Es una tradición en las asociaciones y escuelas psicoanalíticas la responsabilidad que tiene cada analista de dar cuenta, de exponer, acerca de cómo ejerce privadamente en su consultorio. Es un espacio delimitado para esta exposición, pues los casos clínicos no se divulgan públicamente y ante cualquier oído. No constituyen, en sí mismos, relatos novelados para disfrutar, aunque bien comparten con la literatura: estilo, sentimiento y gusto por los buenos cierres. Puede entenderse bien de qué oídos se resguardan entonces las vidas que cuentan los pacientes.
La presentación de un caso clínico se hace ante una comunidad de analistas que comparte experiencias comunes, y que requiere aprender acerca de lo que enseña el caso de otro analista. Lo que ese analista pretende es demostrar cómo ha incidido la aplicación del método psicoanalítico en este caso clínico, y tendrá que formular bien cómo hacer transmisible una experiencia en la que él como analista está inmerso: cómo maniobró con la transferencia, qué intervención le hizo al paciente y que tuvo valor de interpretación, cómo ha podido articular la teoría con la práctica en tal viñeta clínica, qué lógica del inconsciente puede apreciarse allí funcionando, la propia formalidad del síntoma, lo que se repite, qué se puede constatar como modificación con respecto a lo pulsional en este sujeto.
Un analista expone un caso y eso le hace exponerse un poco a sí mismo, develar su “saber-hacer”. ¿Cómo estructuró tal presentación, por qué elegir este caso entre los demás suyos, qué dificultades le ha traído el tratamiento de este sujeto?

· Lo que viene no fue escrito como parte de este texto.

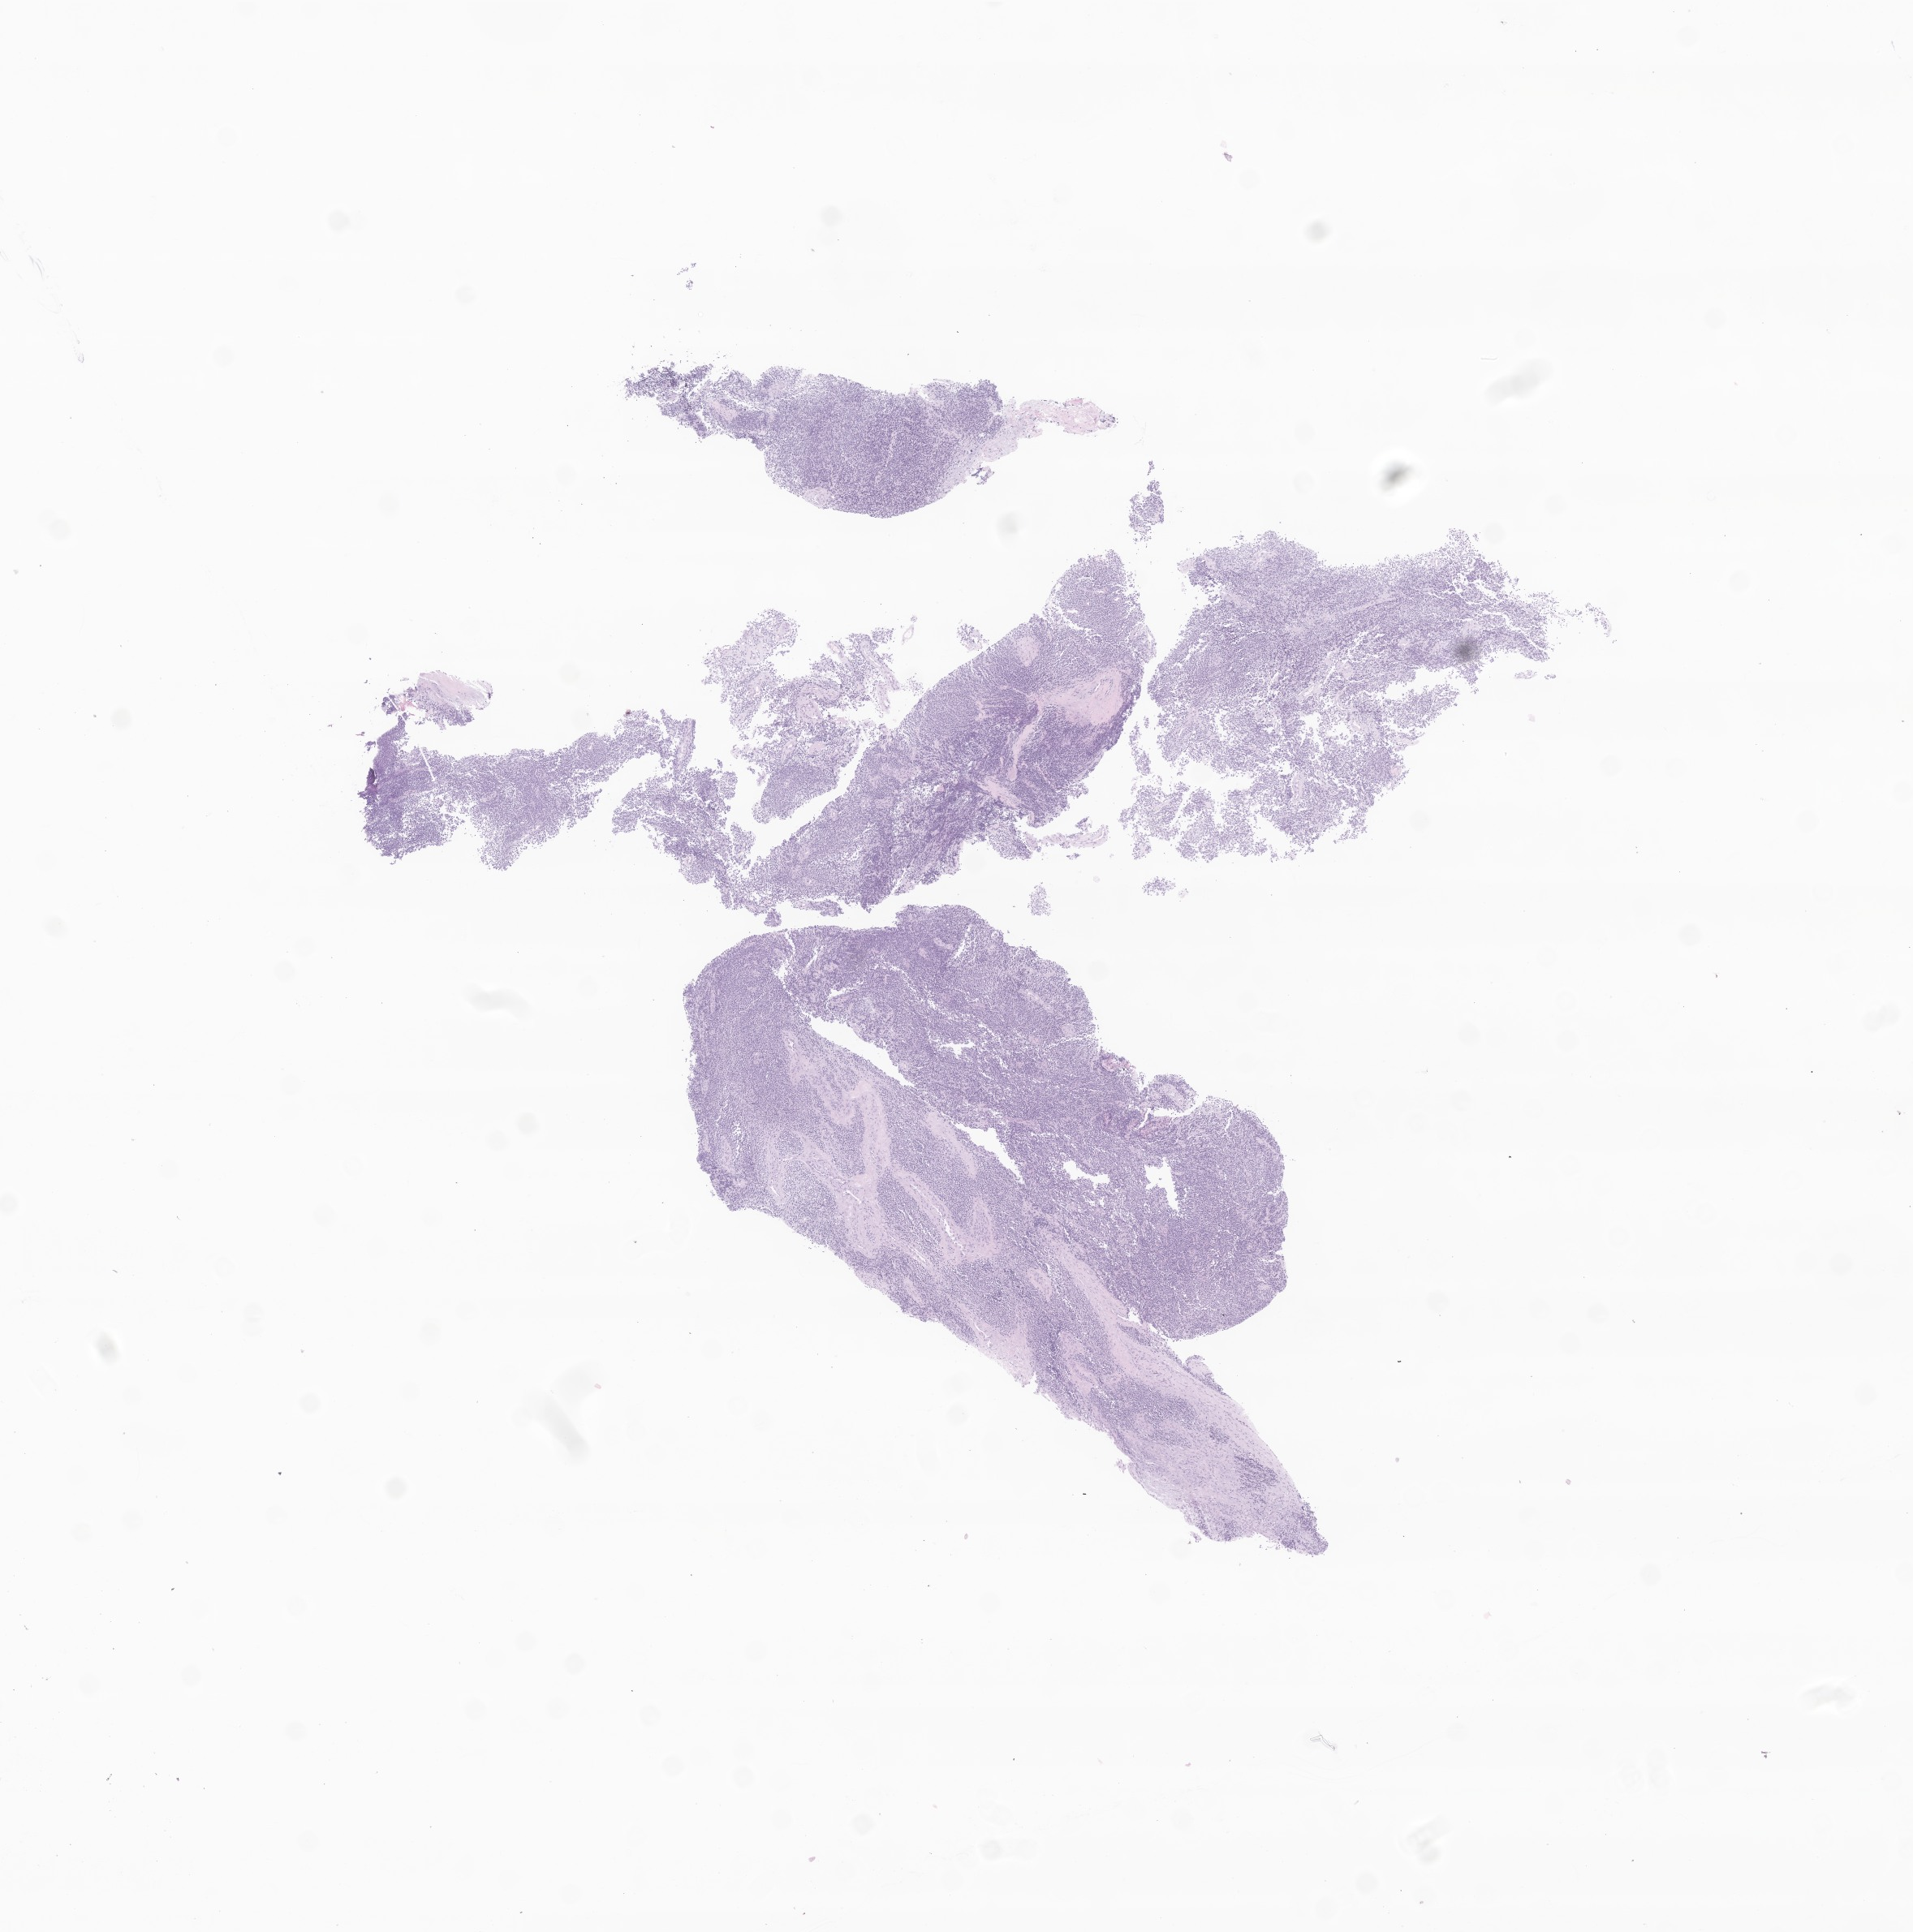
Haematoxylin and eosin whole-slide image of tumor tissue from the abdomen, low-resolution overview of the scanned area, about 9.9 x 10.0 mm; formalin-fixed paraffin-embedded section. Patient: male, age 116 months (9 years 8 months).
Diagnosis: Desmoplastic small round cell tumor.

Una de mis primeras veces, en mi temprana práctica, escogí para exponer ante los colegas un caso de un niño que recibía, de diagnóstico muy difícil pues parecía tratarse de un autismo infantil. Me esforcé mucho en tal preparación, en hacer una buena estructuración de la teoría allí pero… pocos días antes, mientras le contaba a otra analista sobre mis dificultades con este caso, he ahí que le digo a mi colega este fallido: “Es que mi niño…” La colega sonrió, entendimos que gran parte de mi dificultad se debía al obstáculo de mi acercamiento quizás muy maternal hacia este pequeño paciente.
Eran las torpezas iniciales, mi propio análisis recién comenzado, y la tensión de tener que demostrar con tal exhibición pública lo genuino o no de mi práctica en privado.